Extracted records:

[Start of Attachment]

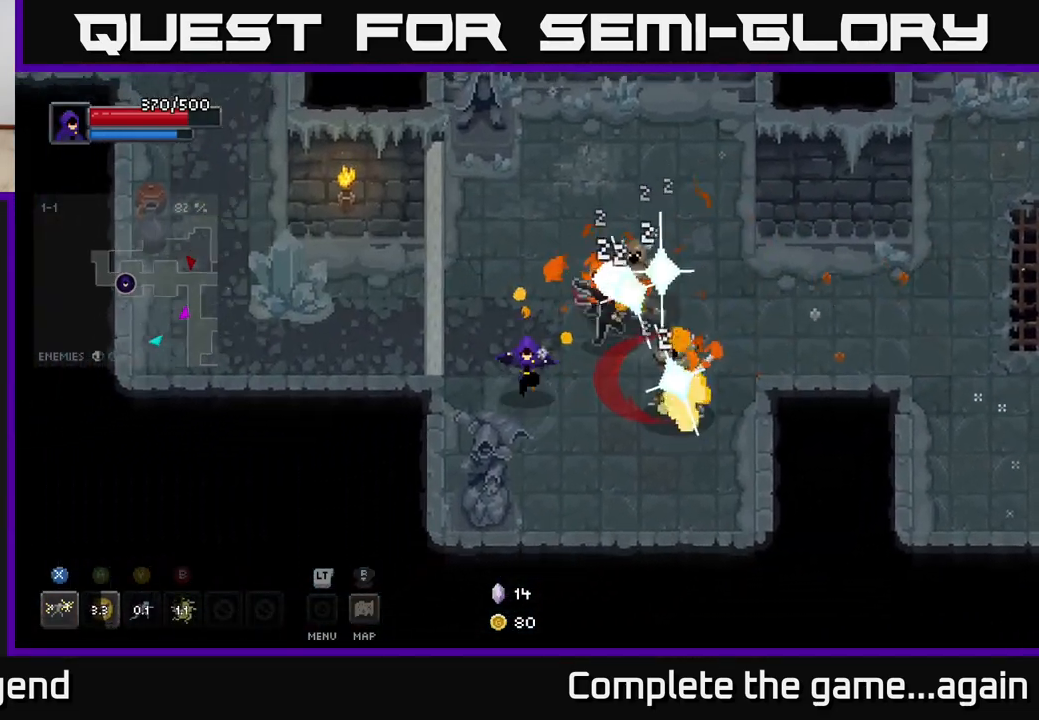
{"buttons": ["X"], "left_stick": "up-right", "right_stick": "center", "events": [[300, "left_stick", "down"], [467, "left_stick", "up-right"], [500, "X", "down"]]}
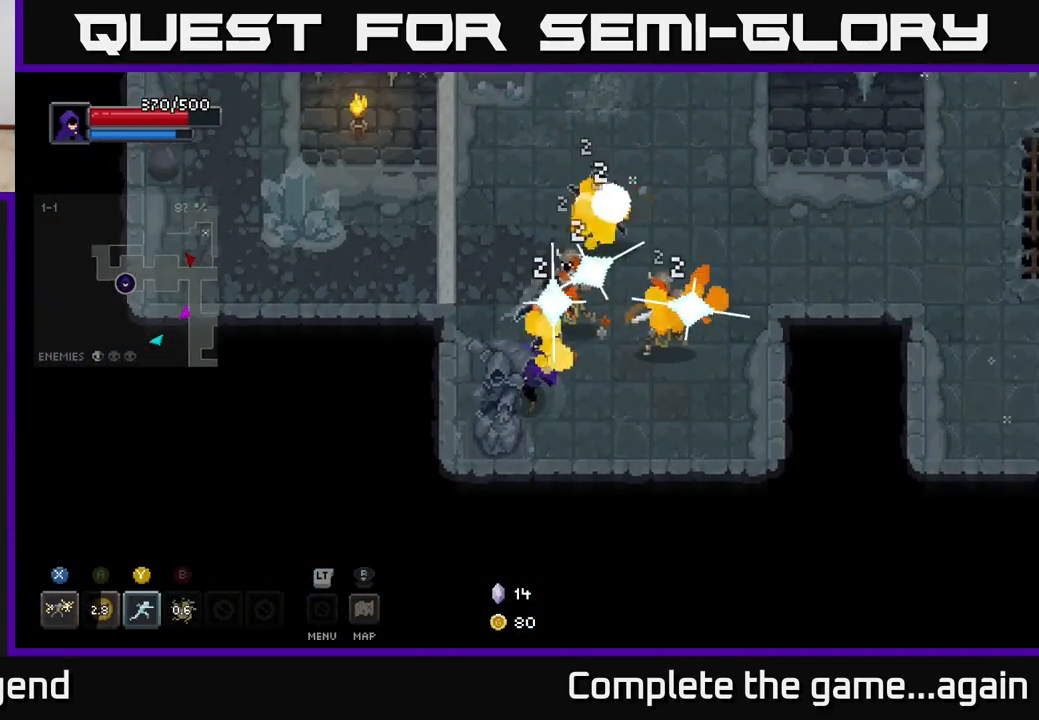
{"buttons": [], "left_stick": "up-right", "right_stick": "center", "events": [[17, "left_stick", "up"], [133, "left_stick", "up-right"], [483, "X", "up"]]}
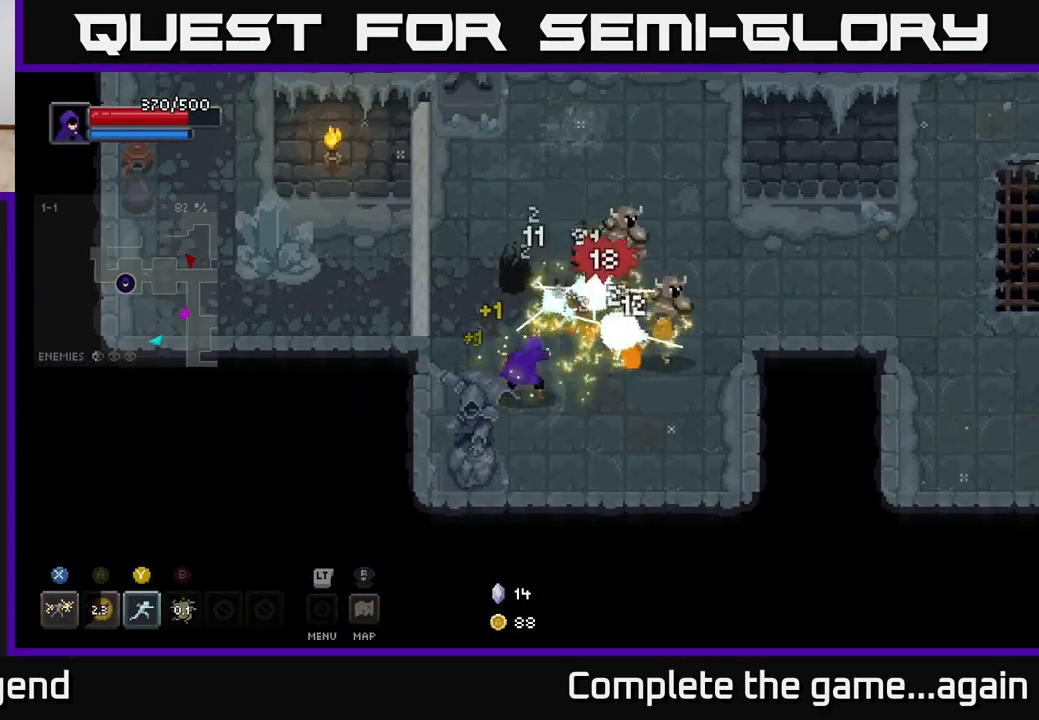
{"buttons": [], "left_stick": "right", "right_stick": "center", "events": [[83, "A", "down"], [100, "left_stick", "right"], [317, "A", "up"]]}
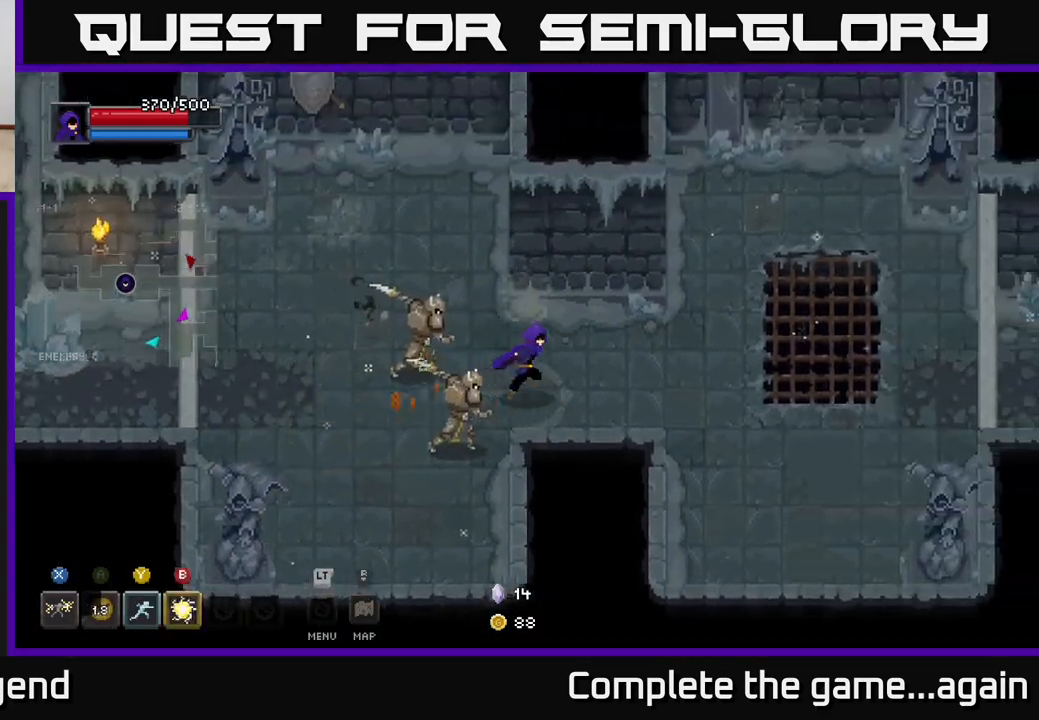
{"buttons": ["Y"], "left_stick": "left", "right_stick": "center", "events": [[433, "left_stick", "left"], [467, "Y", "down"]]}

[End of Attachment]
[Start of Attachment]

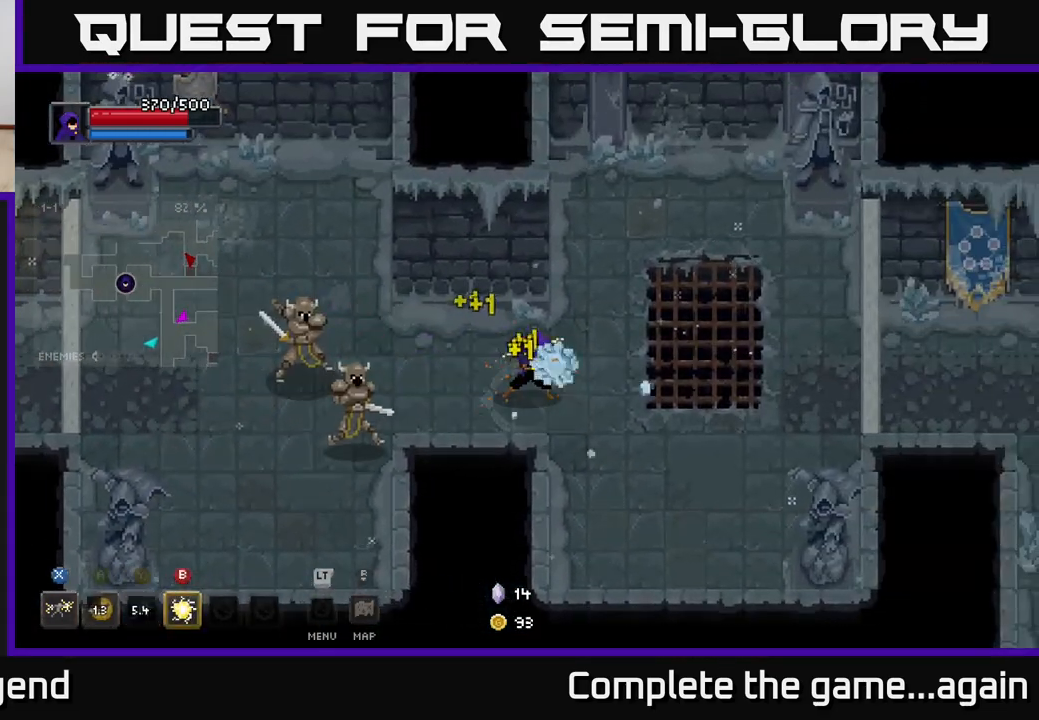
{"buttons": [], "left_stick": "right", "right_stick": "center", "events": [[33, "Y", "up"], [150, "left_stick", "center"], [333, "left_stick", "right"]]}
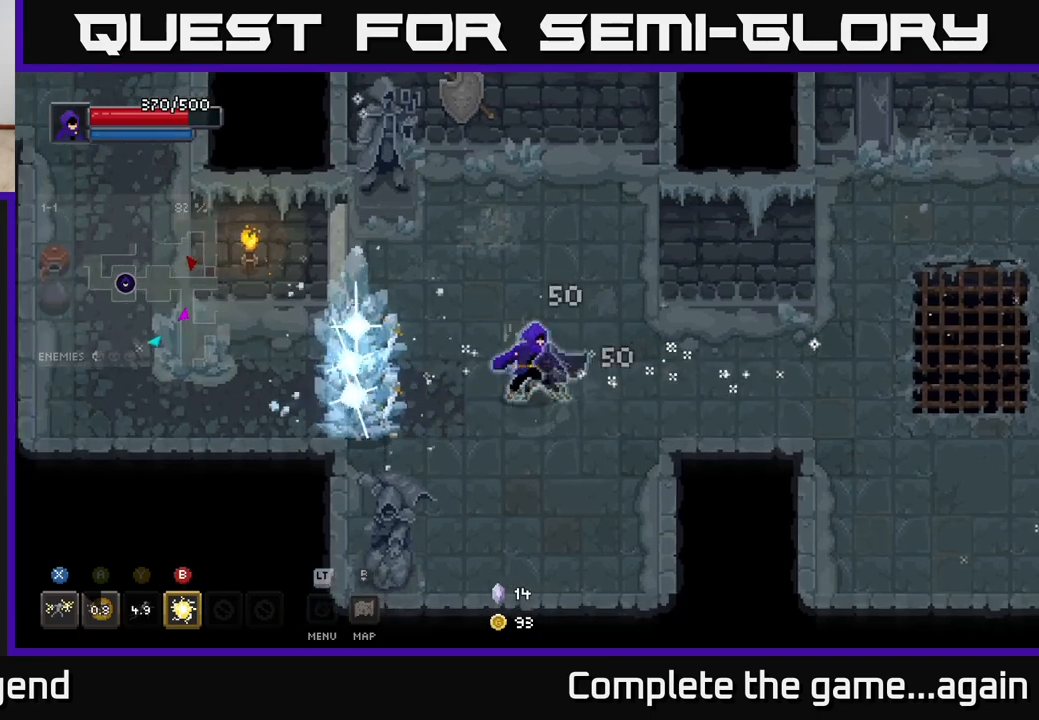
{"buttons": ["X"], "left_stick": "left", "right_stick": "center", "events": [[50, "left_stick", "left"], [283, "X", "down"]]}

[End of Attachment]

The task: How many lines above contain the word "down"? Reply with only the number.

Answer space: 4